TEXT PROVIDED |

# Accommodations for un-flighted budgie



## sasita (8 mo ago)

My budgie’s previous owner clipped his wings and he can’t fly. I have a playground on one side of the room, and the home cage on the other.

My budgie tries to fly over but falls to the ground and must walk to the rest of the way. I’ve put up grids so he can climb up to the cages from the ground when it happens. But mostly he’s too scared to try, and spends all day in the home cage while his buddy flies around. And I think he finds it humiliating to accept my help. (He knows how to step up and isn’t actually scared of me, but he shies away whenever I approach suggesting I carry him over.)

I’ve tried draping a rope across the room connecting the cages, but he’s scared to use it. I think he needs something more secure and closer to the walls.

I am not very handy, so I can’t come up with stuff but I am very good at following instructions 😅 Any ideas?


----------



## Cody (Sep 5, 2013)

I would move the playground and the cage closer together and maybe you can rig up a ladder that goes from the cage to the playground. How long ago were the wings clipped?


----------



## sasita (8 mo ago)

[Rows from a data collection]
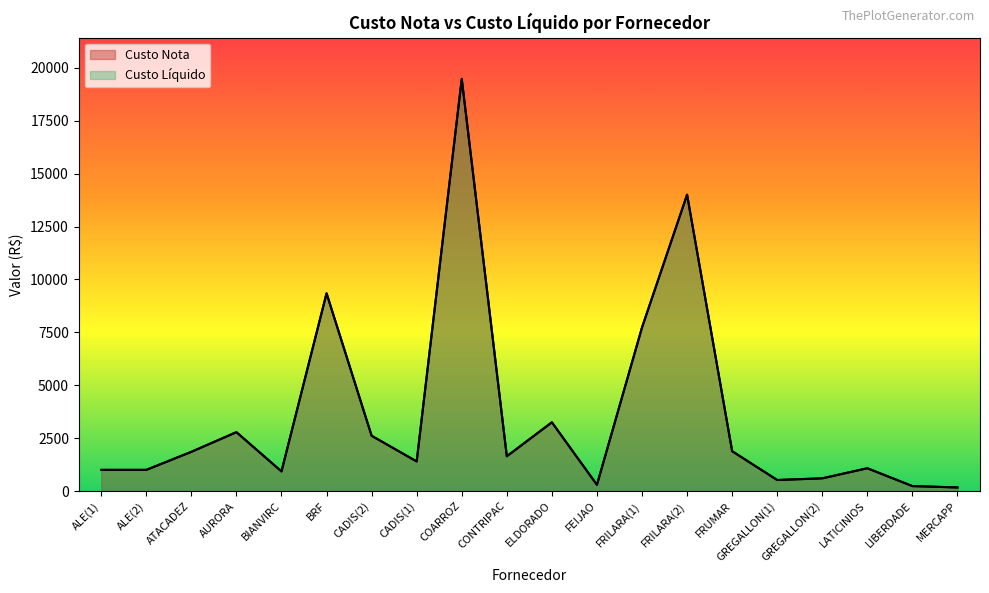

At which label does Custo Nota reach its minimum?

MERCAPP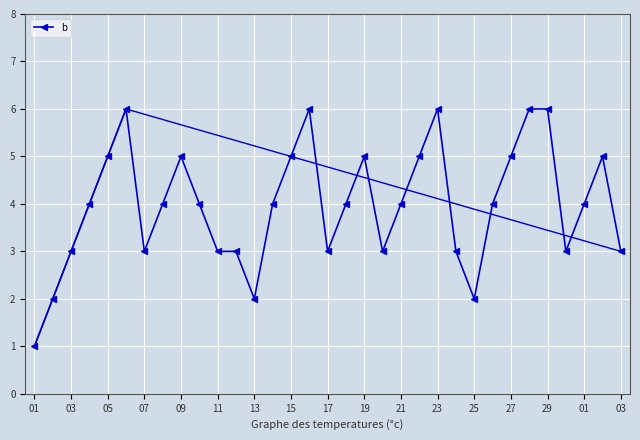

What is the maximum value shown in the chart?

6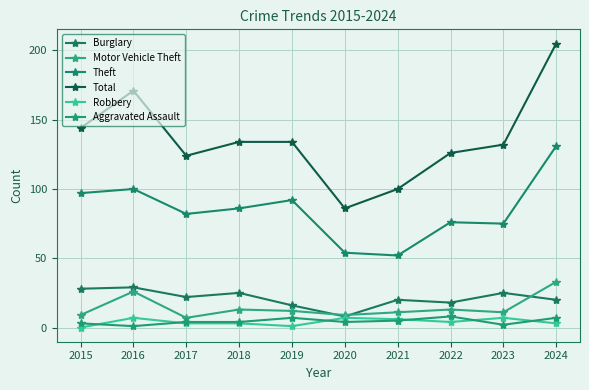

How many interior local peaks does the Total series have?

1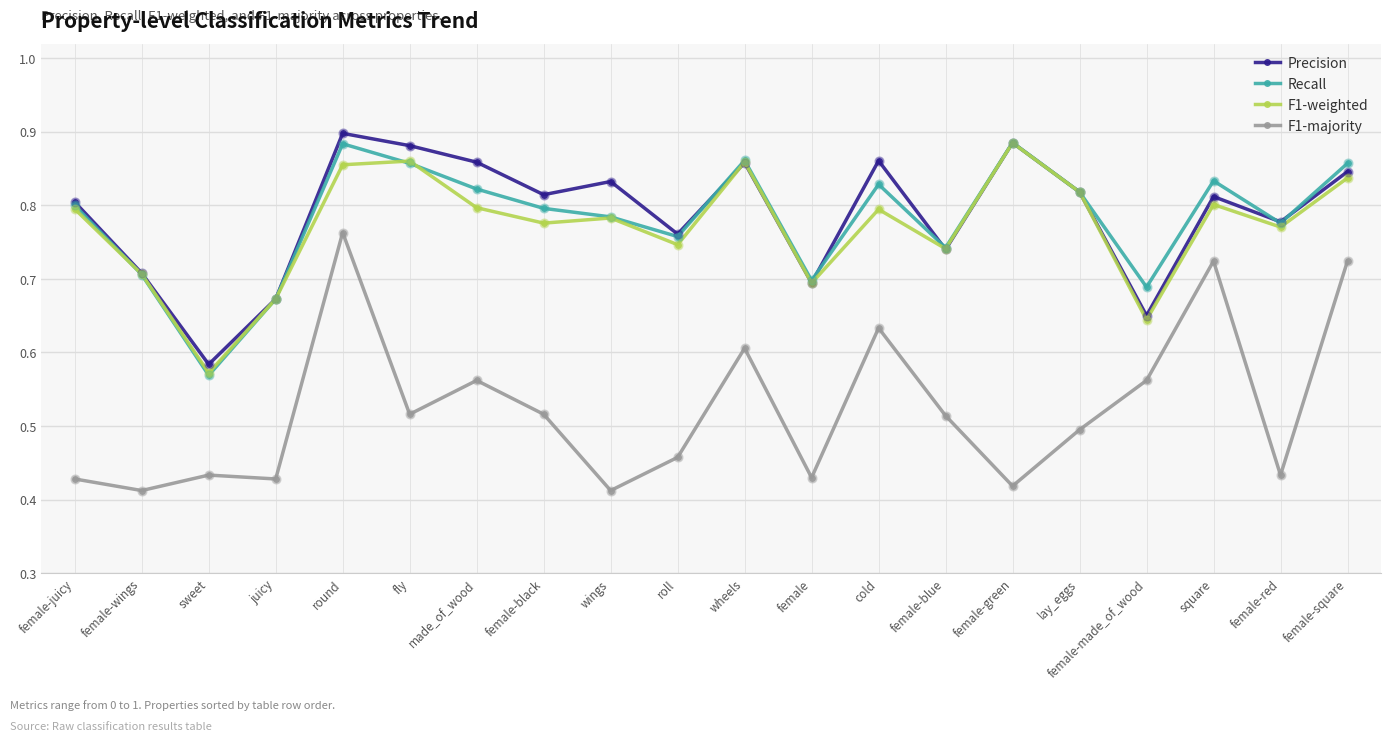

What position from the right is female-wings?

19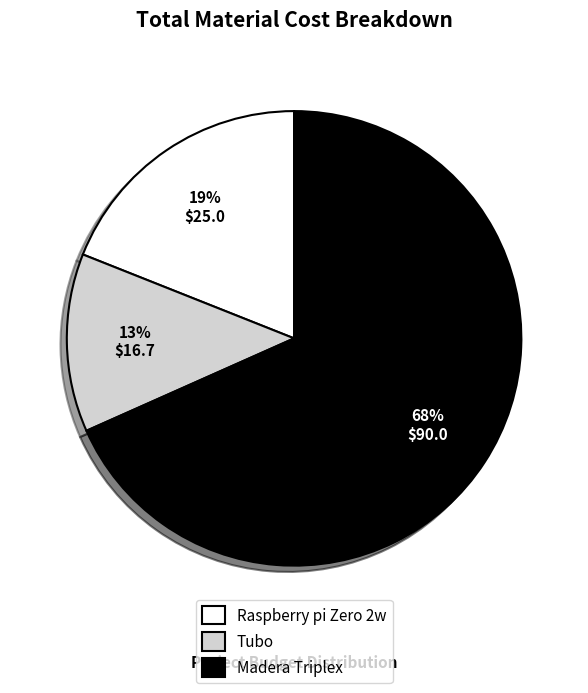

Between Madera Triplex and Tubo, which is larger?

Madera Triplex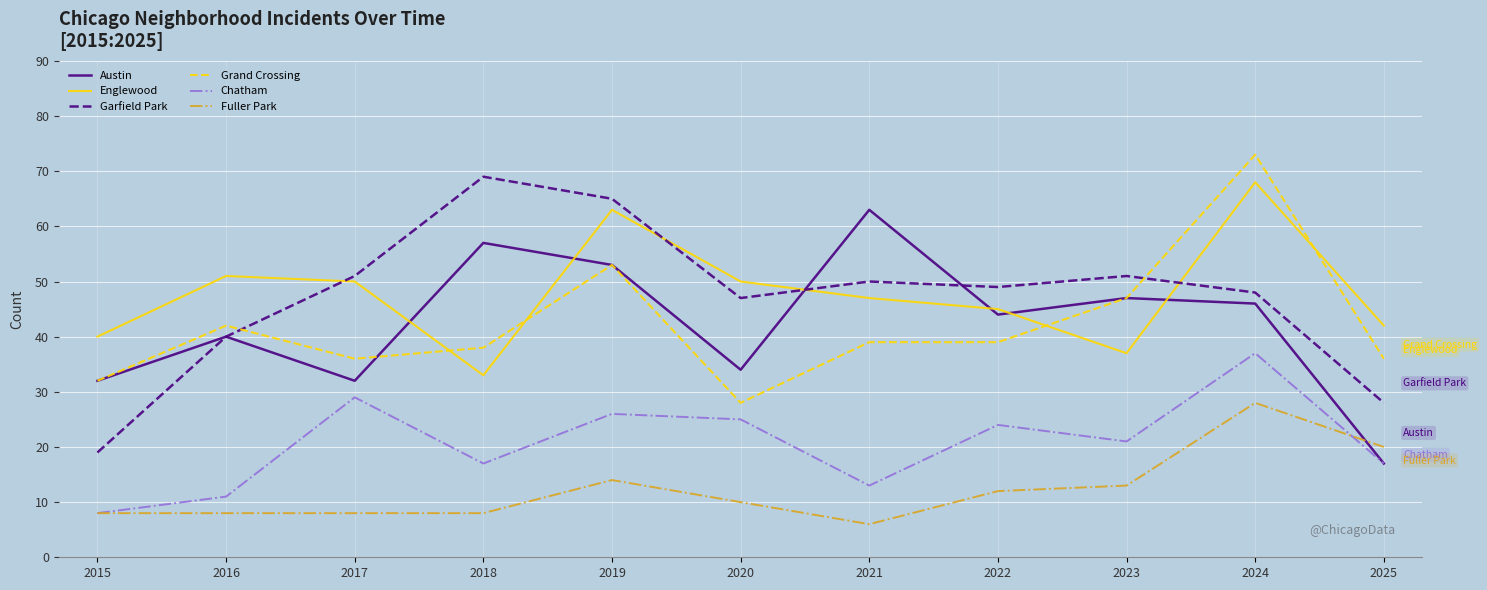

How many lines are shown in the chart?

6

REQUIRED WORK |
(1) Translate this sentence from the budgie thread into Spanish: "I’ve tried draping a rope across the room connecting the cages, but he’s scared to use it."
(2) Continue the thread about the budgie that can't fly, writing the post that belongs under its final heading.

RESPONSES TO THE TASKS |
(1) He intentado colgar una cuerda de un lado a otro de la habitación para conectar las jaulas, pero le da miedo usarla.

(2)
Cody said:


> I would move the playground and the cage closer together and maybe you can rig up a ladder that goes from the cage to the playground. How long ago were the wings clipped?


Thanks for the suggestion! I can’t move them much closer together unfortunately.

I don’t want to move the playground at all because I think it would be disruptive for the other bird, he really loves it there. It’s also the only spot I could put anything where they’d hang out and get natural sunlight. And the cage is big so there are limited options, even if I rearranged the room it would still be about six feet away from the playground.

I wonder if anyone has suggestions for a ‘stepping stone’ type of path? With perches/landing pads periodically? But how to attach them to the wall and/or put them on stands somehow?

I have rigged up a system of ladders, rope, and wrapped dowels connecting both areas with his old cage in between. He’s used it successfully. But it’s not sustainable, it stretches across the room blocking the doorway and the closet lol

As for how long it’s been I’ve had him two months and they said they’d clipped his wings shortly before then.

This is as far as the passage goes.